August 18, 2010 - On Monday, the FED announced a rule changes for home mortgages. Lenders will no longer be able to pay mortgage brokers based on Yield-Spread Premium (YSP). This was a method used by many brokers to place borrowers into higher priced loans than they actually qualified for. Because the banks making the loans made more money over the life of a loan, they compensated mortgage brokers based on the higher payment amounts that they received.
The practice of paying mortgage brokers based on YSP was widespread prior to the financial crisis, and there were calls to ban the practice long ago when it could have done some good. Unfortunately, the impact of the new FED rule will be more to prevent reintroduction of YSP payments sometime in the future. It is unlikely to have much of any impact on current lending activities because banks have significantly tightened their lending standards.
The net effect of YSP payments was that millions of people who received loans through mortgage brokers were actually steered into paying higher interest rates than they deserved. By adding an extra ¼ percentage point to the rate of the loan, the broker could receive hundreds, or even thousands of dollars more in commission, depending on the size of the loan.

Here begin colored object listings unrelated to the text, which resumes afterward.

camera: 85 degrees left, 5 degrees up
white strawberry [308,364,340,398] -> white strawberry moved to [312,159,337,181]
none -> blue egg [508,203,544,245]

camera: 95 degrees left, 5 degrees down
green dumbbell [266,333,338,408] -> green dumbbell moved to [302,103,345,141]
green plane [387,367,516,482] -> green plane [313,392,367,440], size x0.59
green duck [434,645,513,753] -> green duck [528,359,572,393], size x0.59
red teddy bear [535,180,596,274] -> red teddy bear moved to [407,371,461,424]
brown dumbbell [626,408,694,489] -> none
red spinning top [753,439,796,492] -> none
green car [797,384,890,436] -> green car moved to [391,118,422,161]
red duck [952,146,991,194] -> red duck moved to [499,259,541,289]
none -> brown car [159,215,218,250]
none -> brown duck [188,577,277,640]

While many good and well established loan brokers conducted themselves with high ethical standards, other brokers actively pushed consumers into high priced loans without regard to the cost to the borrower. Customers who qualified for the best rate on a 30 year fixed loan could be put in a higher rate for more commission. If the broker could convince the borrower to take an Option ARM loan - one of the riskiest types of mortgages - the broker might make even more money. Subprime borrowers were at even greater risk of being victimized through YSP payments.

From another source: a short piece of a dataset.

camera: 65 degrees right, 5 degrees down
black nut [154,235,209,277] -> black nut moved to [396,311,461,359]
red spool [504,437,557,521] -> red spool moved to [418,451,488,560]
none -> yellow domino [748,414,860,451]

The end result of the practice was not just that many consumers paid more for their mortgage than they needed to, many were steered into risky loans and eventually needlessly lost their homes as a result.
Under the new rules, brokers can be paid based on the size of the loan, not based on the interest rate. Direct lenders are also restricted under the rules. They must put their clients into the best loan possible for their needs and can't knowingly steer their clients into higher priced loans without any legitimate reason.